» EXERCISE BRIEF
Give back exactly the lines of the data below, starting with the line that has "b) Dust Working" and going on through the line that has "Designated Community Land".

» DATA FOR PROCESSING
* * * *

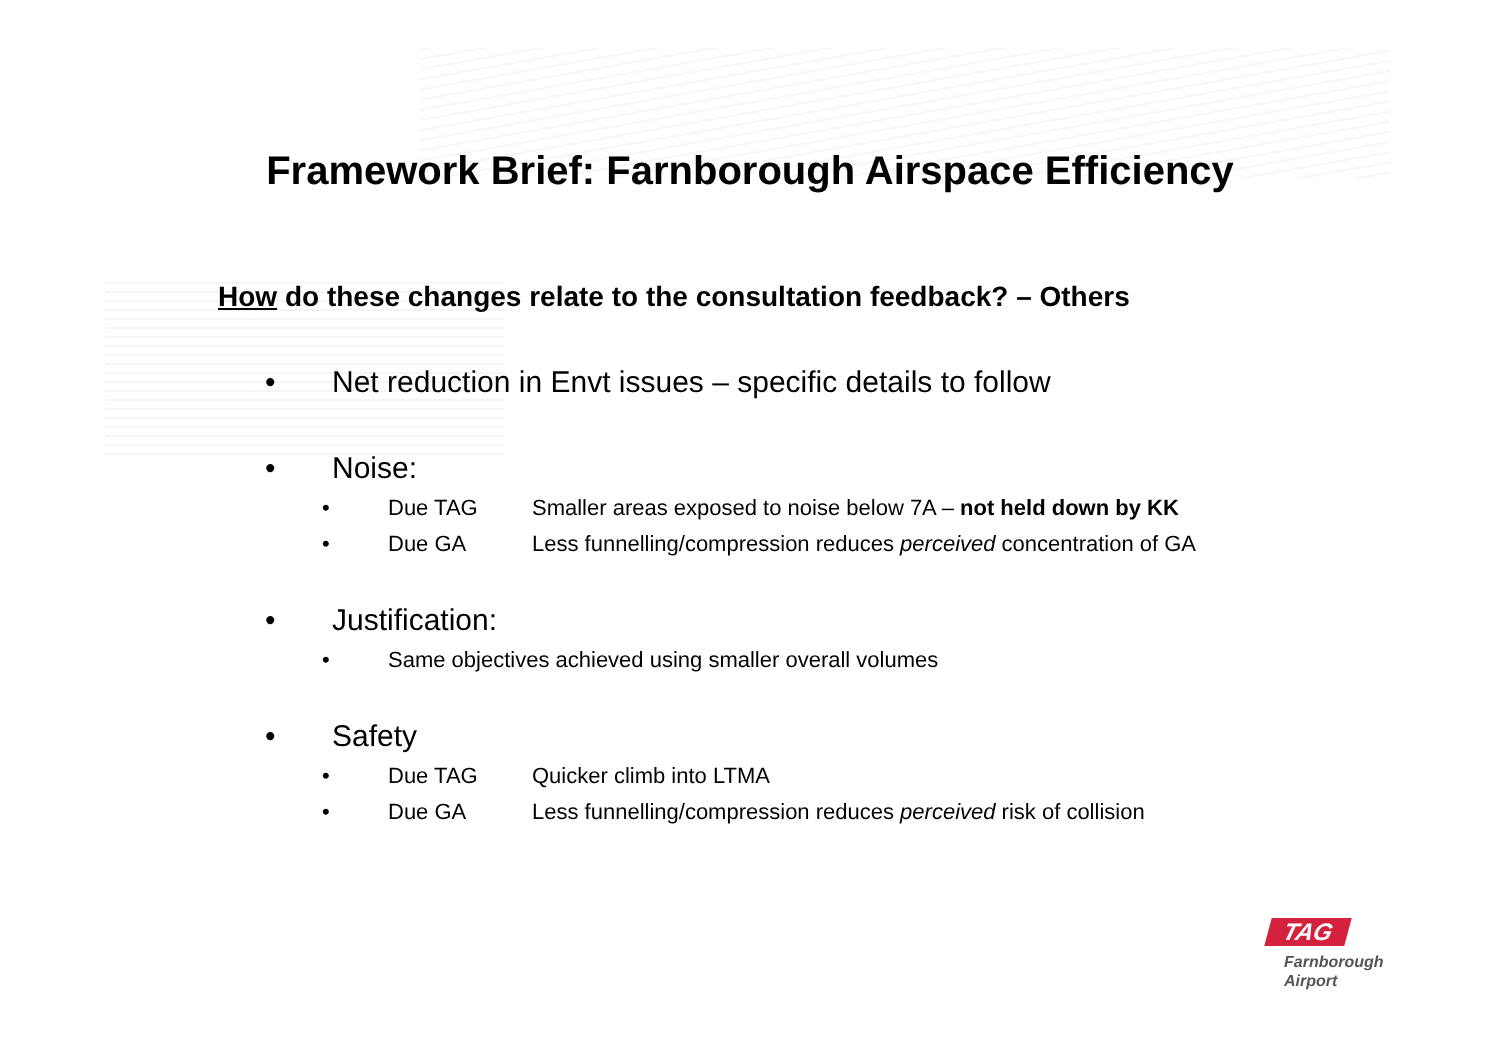Framework Brief: Farnborough Airspace Efficiency
How do these changes relate to the consultation feedback? – Others
• Net reduction in Envt issues – specific details to follow
• Noise:
• Due TAG Smaller areas exposed to noise below 7A – not held down by KK
• Due GA Less funnelling/compression reduces perceived concentration of GA
• Justification:
• Same objectives achieved using smaller overall volumes
• Safety
• Due TAG Quicker climb into LTMA
• Due GA Less funnelling/compression reduces perceived risk of collision
TAG
Farnborough
Airport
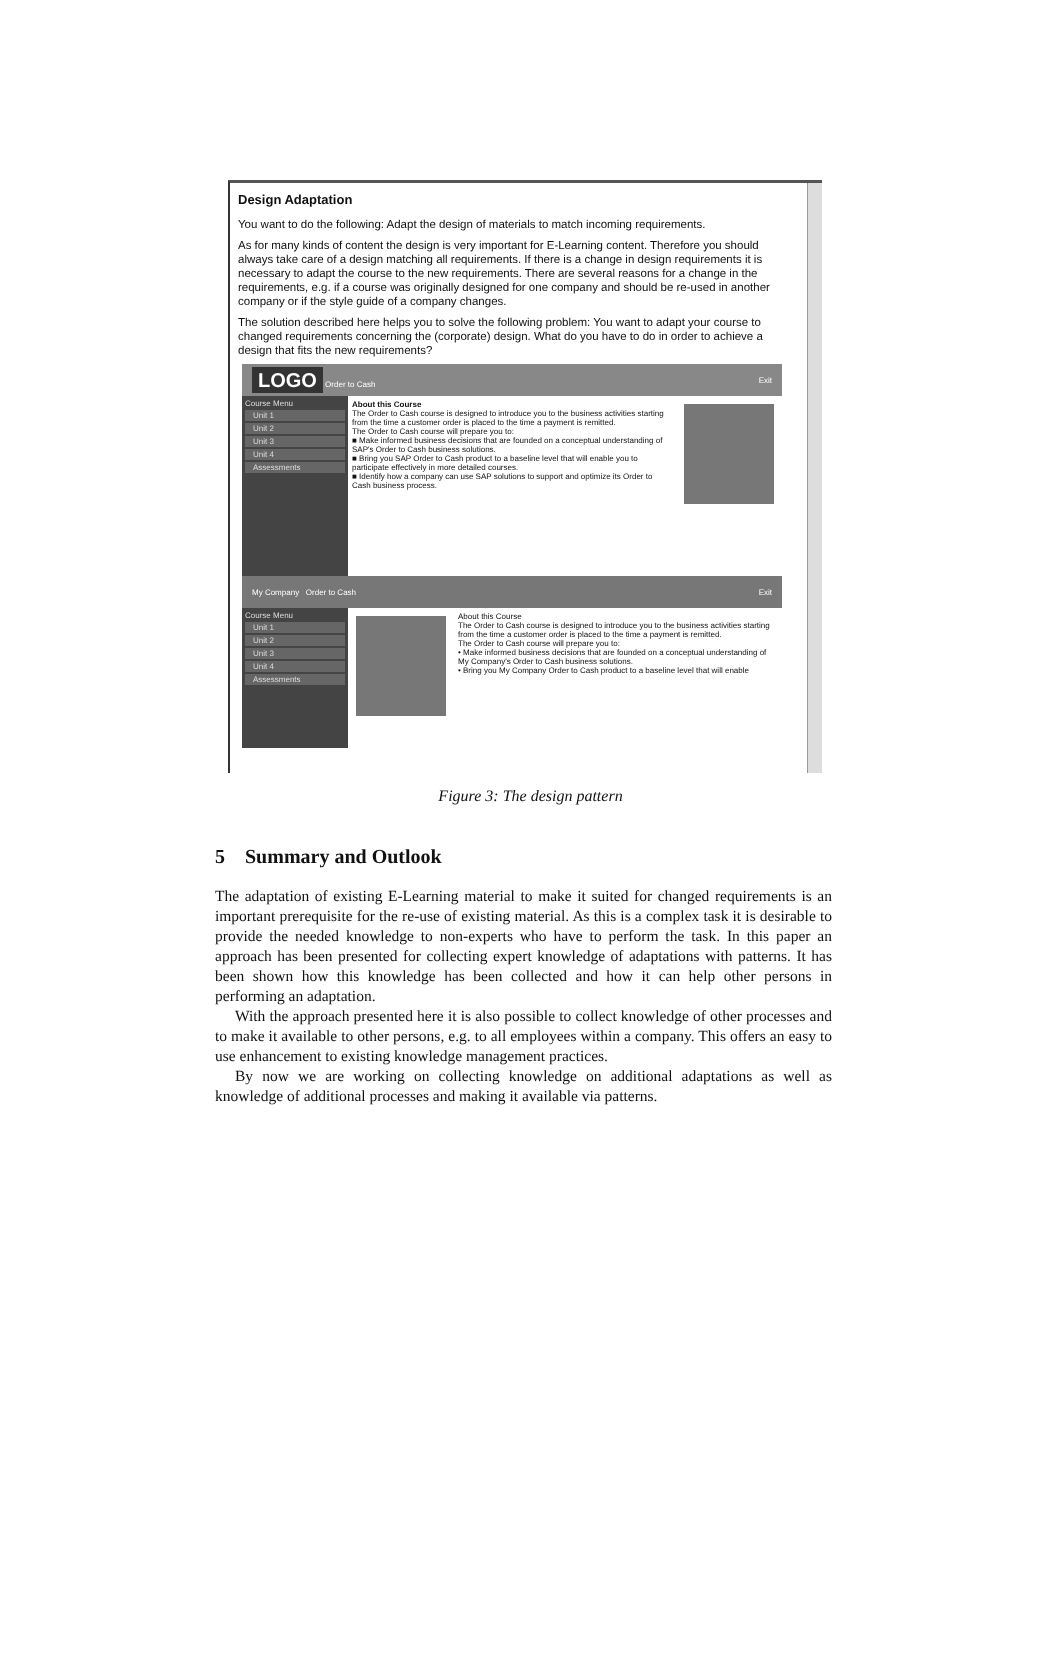Design Adaptation
You want to do the following: Adapt the design of materials to match incoming requirements.
As for many kinds of content the design is very important for E-Learning content. Therefore you should always take care of a design matching all requirements. If there is a change in design requirements it is necessary to adapt the course to the new requirements. There are several reasons for a change in the requirements, e.g. if a course was originally designed for one company and should be re-used in another company or if the style guide of a company changes.
The solution described here helps you to solve the following problem: You want to adapt your course to changed requirements concerning the (corporate) design. What do you have to do in order to achieve a design that fits the new requirements?
LOGO Order to Cash Exit
Course Menu
Unit 1
Unit 2
Unit 3
Unit 4
Assessments
About this Course
The Order to Cash course is designed to introduce you to the business activities starting from the time a customer order is placed to the time a payment is remitted.
The Order to Cash course will prepare you to:
■ Make informed business decisions that are founded on a conceptual understanding of SAP's Order to Cash business solutions.
■ Bring you SAP Order to Cash product to a baseline level that will enable you to participate effectively in more detailed courses.
■ Identify how a company can use SAP solutions to support and optimize its Order to Cash business process.
My Company Order to Cash Exit
Course Menu
Unit 1
Unit 2
Unit 3
Unit 4
Assessments
About this Course
The Order to Cash course is designed to introduce you to the business activities starting from the time a customer order is placed to the time a payment is remitted.
The Order to Cash course will prepare you to:
• Make informed business decisions that are founded on a conceptual understanding of My Company's Order to Cash business solutions.
• Bring you My Company Order to Cash product to a baseline level that will enable
Figure 3: The design pattern
5 Summary and Outlook
The adaptation of existing E-Learning material to make it suited for changed requirements is an important prerequisite for the re-use of existing material. As this is a complex task it is desirable to provide the needed knowledge to non-experts who have to perform the task. In this paper an approach has been presented for collecting expert knowledge of adaptations with patterns. It has been shown how this knowledge has been collected and how it can help other persons in performing an adaptation.
With the approach presented here it is also possible to collect knowledge of other processes and to make it available to other persons, e.g. to all employees within a company. This offers an easy to use enhancement to existing knowledge management practices.
By now we are working on collecting knowledge on additional adaptations as well as knowledge of additional processes and making it available via patterns.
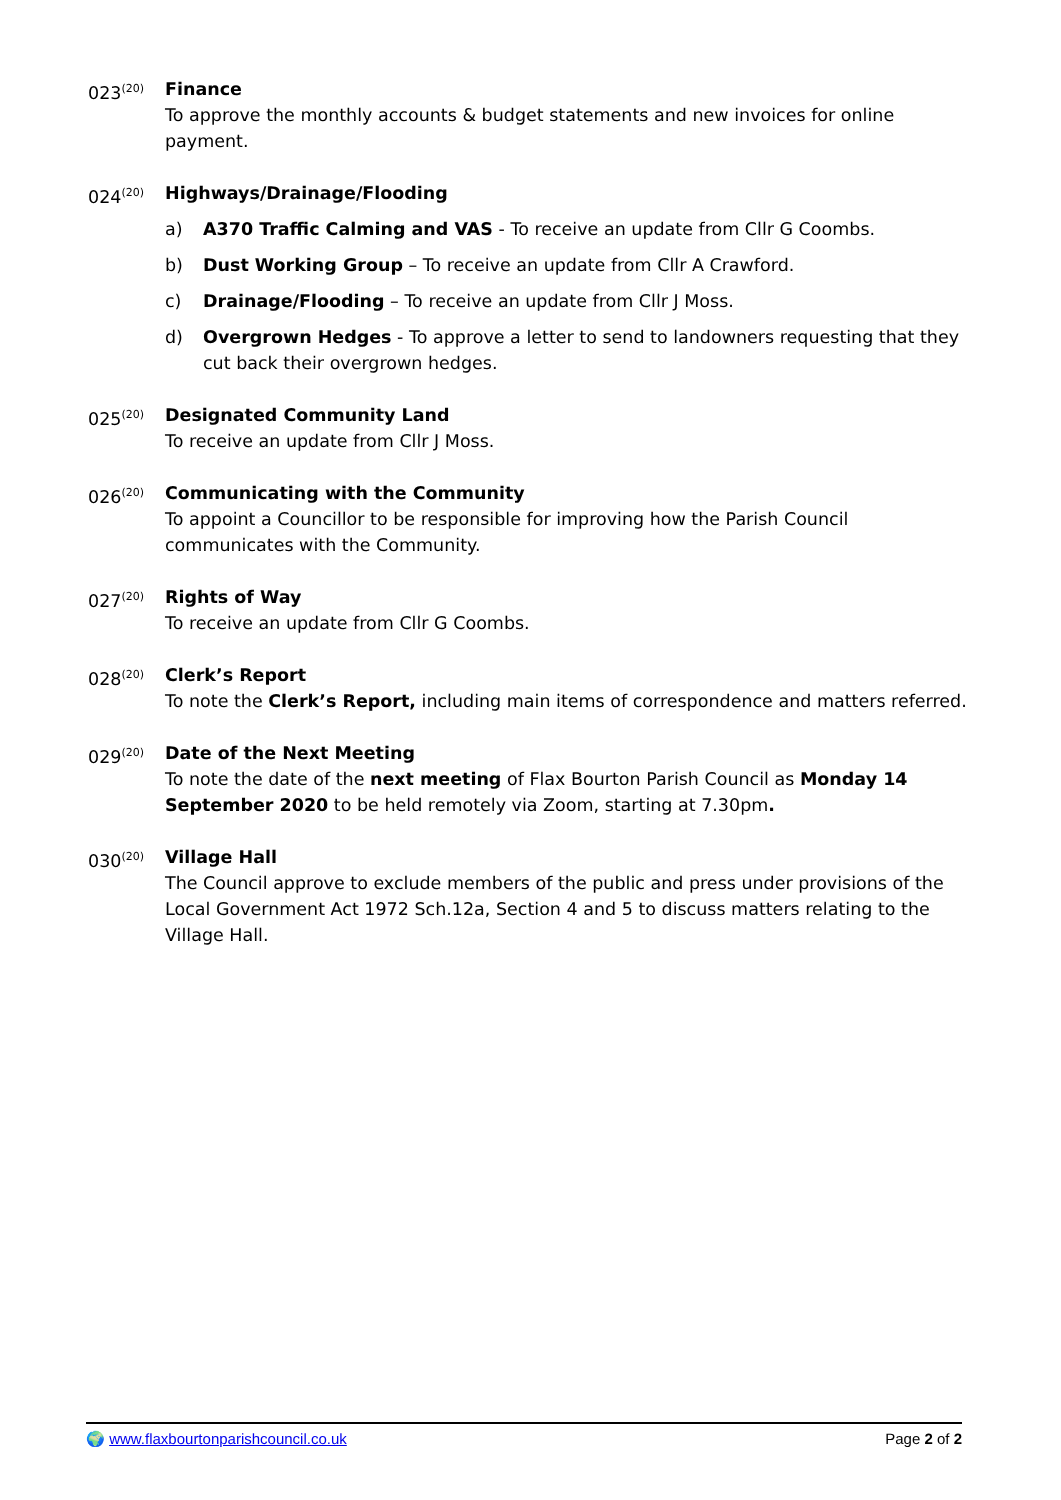023<sup>(20)</sup>
Finance
To approve the monthly accounts & budget statements and new invoices for online payment.
024<sup>(20)</sup>
Highways/Drainage/Flooding
a) A370 Traffic Calming and VAS - To receive an update from Cllr G Coombs.
b) Dust Working Group – To receive an update from Cllr A Crawford.
c) Drainage/Flooding – To receive an update from Cllr J Moss.
d) Overgrown Hedges - To approve a letter to send to landowners requesting that they cut back their overgrown hedges.
025<sup>(20)</sup>
Designated Community Land
To receive an update from Cllr J Moss.
026<sup>(20)</sup>
Communicating with the Community
To appoint a Councillor to be responsible for improving how the Parish Council communicates with the Community.
027<sup>(20)</sup>
Rights of Way
To receive an update from Cllr G Coombs.
028<sup>(20)</sup>
Clerk’s Report
To note the Clerk’s Report, including main items of correspondence and matters referred.
029<sup>(20)</sup>
Date of the Next Meeting
To note the date of the next meeting of Flax Bourton Parish Council as Monday 14 September 2020 to be held remotely via Zoom, starting at 7.30pm.
030<sup>(20)</sup>
Village Hall
The Council approve to exclude members of the public and press under provisions of the Local Government Act 1972 Sch.12a, Section 4 and 5 to discuss matters relating to the Village Hall.
🌍 www.flaxbourtonparishcouncil.co.uk Page 2 of 2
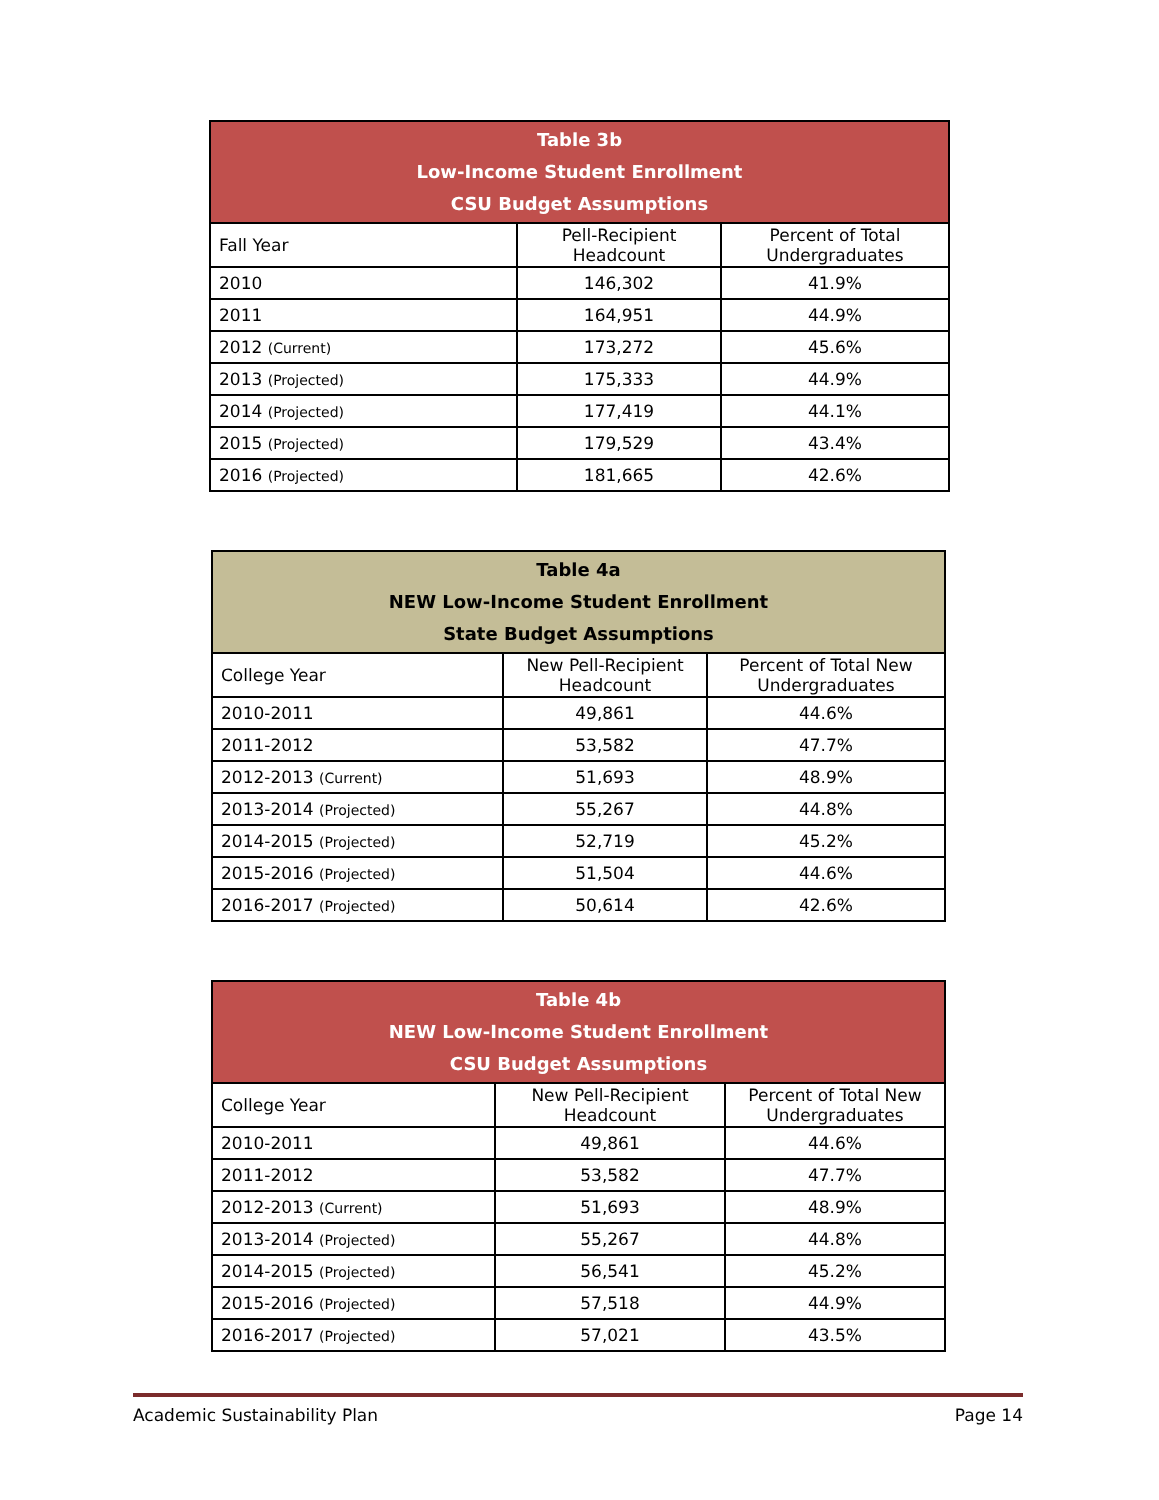| Table 3b Low-Income Student Enrollment CSU Budget Assumptions | | |
| --- | --- | --- |
| Fall Year | Pell-Recipient Headcount | Percent of Total Undergraduates |
| 2010 | 146,302 | 41.9% |
| 2011 | 164,951 | 44.9% |
| 2012 (Current) | 173,272 | 45.6% |
| 2013 (Projected) | 175,333 | 44.9% |
| 2014 (Projected) | 177,419 | 44.1% |
| 2015 (Projected) | 179,529 | 43.4% |
| 2016 (Projected) | 181,665 | 42.6% |
| Table 4a NEW Low-Income Student Enrollment State Budget Assumptions | | |
| --- | --- | --- |
| College Year | New Pell-Recipient Headcount | Percent of Total New Undergraduates |
| 2010-2011 | 49,861 | 44.6% |
| 2011-2012 | 53,582 | 47.7% |
| 2012-2013 (Current) | 51,693 | 48.9% |
| 2013-2014 (Projected) | 55,267 | 44.8% |
| 2014-2015 (Projected) | 52,719 | 45.2% |
| 2015-2016 (Projected) | 51,504 | 44.6% |
| 2016-2017 (Projected) | 50,614 | 42.6% |
| Table 4b NEW Low-Income Student Enrollment CSU Budget Assumptions | | |
| --- | --- | --- |
| College Year | New Pell-Recipient Headcount | Percent of Total New Undergraduates |
| 2010-2011 | 49,861 | 44.6% |
| 2011-2012 | 53,582 | 47.7% |
| 2012-2013 (Current) | 51,693 | 48.9% |
| 2013-2014 (Projected) | 55,267 | 44.8% |
| 2014-2015 (Projected) | 56,541 | 45.2% |
| 2015-2016 (Projected) | 57,518 | 44.9% |
| 2016-2017 (Projected) | 57,021 | 43.5% |
Academic Sustainability Plan Page 14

* * * *

» EXERCISE RESPONSE
b) Dust Working Group – To receive an update from Cllr A Crawford.
c) Drainage/Flooding – To receive an update from Cllr J Moss.
d) Overgrown Hedges - To approve a letter to send to landowners requesting that they cut back their overgrown hedges.
025<sup>(20)</sup>
Designated Community Land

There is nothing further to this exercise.